Perekayasa Madya BPBAT Sungai Gelam sekaligus Penanggung Jawab Kerekayasaan Ikan Spesifik Lokal di BPBAT Jambi, Yudi Yustiran menegaskan bahwa antusiasme masyarakat dalam mengonsumsi Ikan Baung karena memiliki tekstur daging dan rasa yang nikmat dengan jenis olahan beragam seperti pade dan tempoyak sehingga memiliki harga pasar yang cukup tinggi.

Yudi menyebutkan bahwa biaya investasi untuk pembesaran di kolam dengan kapasitas kolam 5.000 ekor seperti kolam pembesaran, jaring pembesaran dan alat panen sebesar Rp63,5 juta.

Sementara biaya operasional produksi pembesaran Ikan Baung antara lain seperti pakan pembesaran, benih 3 inci dan bahan lainnya dengan total sebesar Rp47,6 juta.

“Dalam satu siklus memerlukan waktu sekitar 8-9 bulan dengan panen ukuran 400-500 gram. Dengan asumsi tingkat kelangsungan hidup 80% dan Food Convertion Ratio  (FCR)  2 maka pada kolam 1.500 m2 dengan kapasitas produksi 5.000 ekor benih bisa menghasilkan 4.000 ekor atau sekitar 1,8 ton,” tambah Yudi.
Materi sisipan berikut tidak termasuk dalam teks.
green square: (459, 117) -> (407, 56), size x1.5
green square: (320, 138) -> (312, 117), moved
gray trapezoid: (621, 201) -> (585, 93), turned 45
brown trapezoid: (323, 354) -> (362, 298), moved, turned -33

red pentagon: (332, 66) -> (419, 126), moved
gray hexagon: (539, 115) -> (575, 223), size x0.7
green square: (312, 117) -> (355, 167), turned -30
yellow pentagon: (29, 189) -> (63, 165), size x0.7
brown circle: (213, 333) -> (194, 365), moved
Yudi menambahkan secara analisis usaha dapat disimpulkan dengan asumsi harga jual Ikan Baung yang dapat mencapai rata rata Rp40 ribu per kg (harga di pembudidaya) dan berat total panen per siklus 1,8 ton, maka diperoleh keuntungan per siklus sekitar Rp35,9 juta.

Biaya investasi dapat dikembalikan dengan usaha yang berproduksi secara berkelanjutan, sekitar kurang lebih 1,5 tahun dan diperoleh Net Benefit Cost Ratio (Net B/C) senilai 1,77 artinya usaha pembesaran Ikan Baung layak untuk diusahakan.

“Beberapa hal yang menjadi kendala dalam berbudidaya Ikan Baung ialah ketergantungan musim pada saat pemijahan serta laju pertumbuhan yang tidak secepat ikan air tawar pada umumnya. Namun hal ini dijadikan tantangan oleh tim perekayasa agar dapat menghasilkan strain baru dengan pertumbuhan yang lebih cepat dan tahan penyakit serta membuat formulasi pakan yang memiliki FCR yang lebih baik dengan cost yang rendah” jelas Yudi.

Yudi juga menambahkan bahwa tahun ini timnya tengah fokus untuk memproduksi dan mematangkan calon induk Ikan Baung  terseleksi yang dapat memproduksi 50-60 ribu butir telur untuk mencukupi kebutuhan benih di pembudidaya dan Unit Pembenihan Rakyat (UPR).